And this brings me to my third argument for a yes vote, one I’ve not heard anyone express before, which is simply that change can be fun.   All countries are works of the imagination.  A disparate bunch of people are included within a more-or-less arbitrary border, and if all goes well, over time they begin to think of themselves as a kind of community.  Isn’t it refreshing sometimes to reimagine things, just as it can be refreshing to redecorate a room, or move house, or end a relationship that has lost its spark?   Does there have to be a practical reason?   An independent Scotland would be an interesting new project for the people of Scotland to take on (and would incidentally create an interesting new project for the rest of the UK).  Doesn’t the question really boil down to whether they fancy it or not, rather than whether it would be ‘good’ or ‘bad’?

A rigged game

monopolyIn my other life (I work part-time as a lecturer), I’ve sometimes used a rigged monopoly game – a game where one person starts off with, say, ten times as much money as the other, as a way of representing the unfairness of life.  I used it in a text book too.   The point I wanted to make was  not only that life is unfair, but that it is so unfair that, if it was a game, most of us would refuse to play.

I only recently found out (thanks to Thure Etzold) that a rigged monopology game has actually been used as the basis of a psychological experiment to explore the effect of wealth on human behaviour.  Paul Piff observed games of monopoly between pairs of players, randomly assigned to advantaged and disadvantated positions.   Even though they knew the game was rigged to make it virtually certain that they would win, advantaged players would start to act in a more arrogant way towards their adversary.  If we are doing better than another person, the experiment seems to suggest, we start to feel superior to them, even if our rational head knows that our success is none of our doing.  Financial success means status, and status means we can push other people around.

• Provided data:
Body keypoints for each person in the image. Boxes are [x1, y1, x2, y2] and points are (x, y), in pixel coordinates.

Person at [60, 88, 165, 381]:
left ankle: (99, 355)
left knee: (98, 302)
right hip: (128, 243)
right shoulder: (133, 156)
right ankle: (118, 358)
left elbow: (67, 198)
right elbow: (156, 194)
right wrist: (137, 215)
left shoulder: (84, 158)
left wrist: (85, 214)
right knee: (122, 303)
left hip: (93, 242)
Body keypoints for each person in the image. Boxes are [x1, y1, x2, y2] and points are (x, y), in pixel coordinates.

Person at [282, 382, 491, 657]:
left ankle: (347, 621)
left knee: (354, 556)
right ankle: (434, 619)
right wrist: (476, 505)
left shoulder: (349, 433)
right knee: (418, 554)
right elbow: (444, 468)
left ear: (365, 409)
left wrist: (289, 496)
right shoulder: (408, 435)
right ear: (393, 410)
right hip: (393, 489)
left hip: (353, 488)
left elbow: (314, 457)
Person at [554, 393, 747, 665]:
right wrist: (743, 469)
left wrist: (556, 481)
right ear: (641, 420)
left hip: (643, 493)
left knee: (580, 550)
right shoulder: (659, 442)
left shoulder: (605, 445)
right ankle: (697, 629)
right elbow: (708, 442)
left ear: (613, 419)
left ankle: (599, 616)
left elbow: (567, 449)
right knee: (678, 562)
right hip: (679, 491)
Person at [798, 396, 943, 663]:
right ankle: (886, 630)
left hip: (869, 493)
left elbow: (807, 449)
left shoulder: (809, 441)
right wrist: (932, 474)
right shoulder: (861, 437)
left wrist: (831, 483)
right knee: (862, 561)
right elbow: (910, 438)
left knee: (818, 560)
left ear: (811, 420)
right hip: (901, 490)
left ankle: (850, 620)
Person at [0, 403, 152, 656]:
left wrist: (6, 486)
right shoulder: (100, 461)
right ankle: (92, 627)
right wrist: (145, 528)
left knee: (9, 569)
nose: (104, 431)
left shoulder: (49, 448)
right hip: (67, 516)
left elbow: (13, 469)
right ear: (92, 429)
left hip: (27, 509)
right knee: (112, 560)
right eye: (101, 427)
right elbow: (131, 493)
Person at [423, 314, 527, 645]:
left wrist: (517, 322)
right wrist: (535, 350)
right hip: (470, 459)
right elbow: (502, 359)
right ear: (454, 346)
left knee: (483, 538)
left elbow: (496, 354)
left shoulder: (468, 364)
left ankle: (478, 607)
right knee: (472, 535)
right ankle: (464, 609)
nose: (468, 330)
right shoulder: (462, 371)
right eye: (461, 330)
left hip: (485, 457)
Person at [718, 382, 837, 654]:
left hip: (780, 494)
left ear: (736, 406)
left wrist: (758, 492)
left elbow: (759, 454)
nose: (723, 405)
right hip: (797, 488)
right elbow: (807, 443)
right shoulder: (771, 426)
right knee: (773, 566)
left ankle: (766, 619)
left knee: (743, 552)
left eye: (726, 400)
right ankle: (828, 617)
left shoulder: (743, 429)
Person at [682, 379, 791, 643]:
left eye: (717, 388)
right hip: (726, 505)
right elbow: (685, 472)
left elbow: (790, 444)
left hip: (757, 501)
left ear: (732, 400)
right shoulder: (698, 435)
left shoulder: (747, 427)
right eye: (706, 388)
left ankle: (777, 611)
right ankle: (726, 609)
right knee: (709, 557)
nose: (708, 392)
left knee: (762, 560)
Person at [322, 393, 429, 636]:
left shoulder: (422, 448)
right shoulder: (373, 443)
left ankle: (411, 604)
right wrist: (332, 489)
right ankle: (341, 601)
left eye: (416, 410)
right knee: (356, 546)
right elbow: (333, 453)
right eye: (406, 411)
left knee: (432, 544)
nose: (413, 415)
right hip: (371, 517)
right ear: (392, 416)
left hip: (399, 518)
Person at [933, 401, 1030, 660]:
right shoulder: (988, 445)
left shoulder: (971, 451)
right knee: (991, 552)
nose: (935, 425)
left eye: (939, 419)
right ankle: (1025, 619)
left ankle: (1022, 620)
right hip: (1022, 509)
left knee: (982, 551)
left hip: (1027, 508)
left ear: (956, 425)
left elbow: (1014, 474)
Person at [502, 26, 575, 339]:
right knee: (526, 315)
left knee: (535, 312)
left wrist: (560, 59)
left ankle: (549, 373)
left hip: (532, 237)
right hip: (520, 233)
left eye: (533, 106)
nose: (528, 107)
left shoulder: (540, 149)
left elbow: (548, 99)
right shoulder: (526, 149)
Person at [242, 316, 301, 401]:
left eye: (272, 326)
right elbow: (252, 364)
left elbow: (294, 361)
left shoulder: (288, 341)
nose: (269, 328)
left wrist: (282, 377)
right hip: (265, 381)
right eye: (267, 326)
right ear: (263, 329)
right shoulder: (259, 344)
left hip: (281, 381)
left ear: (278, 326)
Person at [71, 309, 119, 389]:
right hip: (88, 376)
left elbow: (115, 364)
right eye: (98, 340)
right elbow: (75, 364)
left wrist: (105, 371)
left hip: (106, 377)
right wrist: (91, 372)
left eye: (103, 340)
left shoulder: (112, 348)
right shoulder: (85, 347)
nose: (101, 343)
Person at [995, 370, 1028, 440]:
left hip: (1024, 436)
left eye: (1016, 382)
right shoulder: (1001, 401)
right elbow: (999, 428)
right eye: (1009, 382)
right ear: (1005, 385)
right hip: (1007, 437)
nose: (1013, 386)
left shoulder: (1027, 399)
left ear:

• Exercise objective: Copy the essay passage above word for word, starting at "A rigged game" and continuing up to and including "refuse to play.".

• Answer below:
A rigged game

monopolyIn my other life (I work part-time as a lecturer), I’ve sometimes used a rigged monopoly game – a game where one person starts off with, say, ten times as much money as the other, as a way of representing the unfairness of life.  I used it in a text book too.   The point I wanted to make was  not only that life is unfair, but that it is so unfair that, if it was a game, most of us would refuse to play.